Le auto a guida automatica sono una realtà e presto arriveranno sulle strade delle più grandi città del mondo. Cosa accadrà? Quali criticità e benefici apporterà questa nuova tecnologica smart mobility? Un recente studio in Gran Bretagna commissionato ad Atkins dal Ministero dei Trasporti, evidenzia che in un primo momento l’uscita in strada delle driverless cars potrebbe determinare confusione e una più marcata congestione del traffico.
Nel documento “Research on the impacts of connected and autonomous vehicles (Cav) on traffic flow”, aggiornato dal Ministero nei giorni scorsi con nuovi dati, si precisa che essendo le auto a guida automatica interconnesse con le altre e i sensori wireless in strada, sicuramente si potrebbe registrare un rallentamento generale del traffico.
I veicoli connessi in rete e guidati da software rispettano alcuni standard di guida sicura stabiliti dai programmatori, che certamente non sono gli stessi degli automobilisti tradizionali. Questa discrepanza nella condotta di guida potrebbe generare un’iniziale e forse lunga fase di stabilizzazione del flusso del traffico urbano ed extra urbano, con ricadute negative sui cittadini, che passeranno più tempo in macchina rispetto a quanto già non accada.
Gli stessi ricercatori, però, assicurano che con l’aumentare del numero di veicoli a guida automatica si avranno i primi benefici: quando la loro presenza in strada supererà la soglia del 50% e poi del 75% finalmente passeremo meno tempo nel traffico, l’11% in meno sulla rete autostradale e il 34% in meno in quella urbana.
Lo studio si basa su una modellazione virtuale della rete stradale britannica e dei nodi cruciali. Già con il 25% di auto a guida automatica in circolazione in città si risparmierebbe il 12,5% del tempo negli spostamenti quotidiani.
Su questo argomento comunque il giudizio degli automobilisti rimane sospeso, in Europa come in Italia. Sicurezza e affidabilità sono le caratteristiche su cui i dubbi permangono. Secondo il nuovo Rapporto annuale di ConsumerLab di Ericsson, il 33% degli italiani afferma che auto del genere sono ancora troppo pericolose e che in termini di sicurezza informatica mettono troppo a rischio la privacy e soprattutto l’incolumità del conducente, dei passeggeri e degli altri automobilisti.
Solo il 18% degli intervistati tra i nostri connazionali sarebbe felice di guidare un’auto automatica e full connected.

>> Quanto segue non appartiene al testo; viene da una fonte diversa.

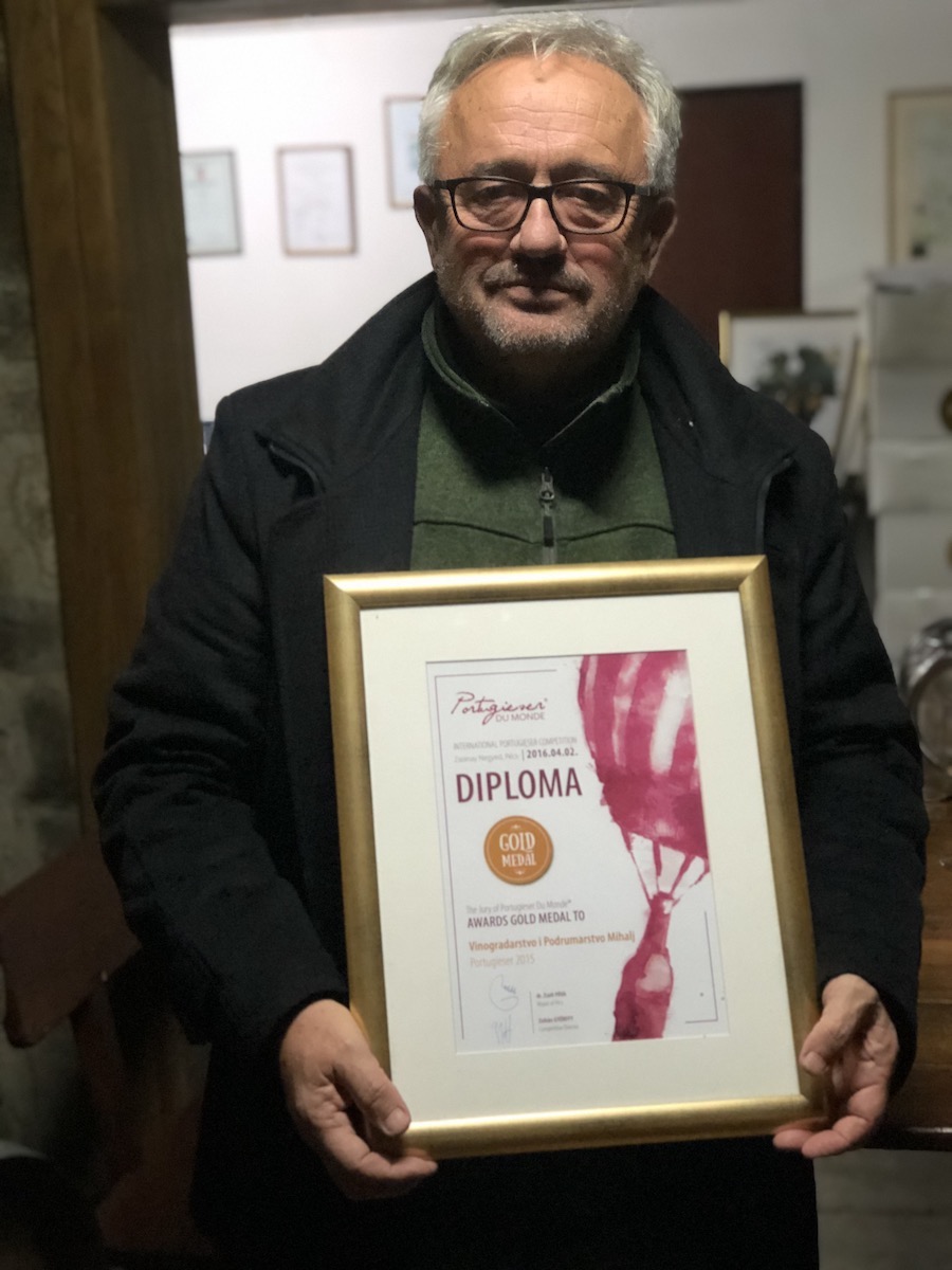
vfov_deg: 33.8
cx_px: 476
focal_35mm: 57
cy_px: 635
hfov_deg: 25.7
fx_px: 2090
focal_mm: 6.6
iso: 320
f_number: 2.8
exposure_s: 1/33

Rimane però da risolvere un altro problema e cioè la realizzazione delle infrastrutture necessarie alla diffusione delle reti 5G. Tali standard di comunicazione, infatti, dovranno supportare lo sviluppo del mondo di Internet delle Cose (IoT), incluse le comunicazioni di tipo M2M (Machine-to-machine) e i nuovi servizi che si stanno sviluppando in diversi e importanti settori, tra cui quello automobilistico, dei trasporti, della manifattura e dell’industria (con l’industry 4.0), dell’energia, della sanità, dell’agricoltura e del media & entertainment.
A riguardo, lo scorso novembre, l’Autorità per le Garanzie nelle Comunicazioni (Agcom) ha deciso di avviare un’indagine conoscitiva sullo sviluppo dei sistemi mobili di quinta generazione (5G) e sull’utilizzo di nuove porzioni di spettro al di sopra dei 6 GHz.
Proprio le frequenze sembra avranno un peso enorme nella diffusione delle nuove reti, specialmente nel confronto tra le parti interessate: l’Europa ha scelto i 700Mhz, esattamente le frequenze occupate dalle televisioni. Un grosso grattacapo per noi, che in quella fascia abbiamo un affollamento di emittenti.
A questo punto non rimane che capire in che modo realizzare le infrastrutture e sviluppare i primi servizi 5G nel tempo più breve. In mancanza di un piano nazionale e di una cabina di regia, il nostro Paese sembra orientato a chiudere la partita nel 2022. E se ci riusciremo saremo comunque in ritardo di due anni rispetto agli altri grandi Paesi europei.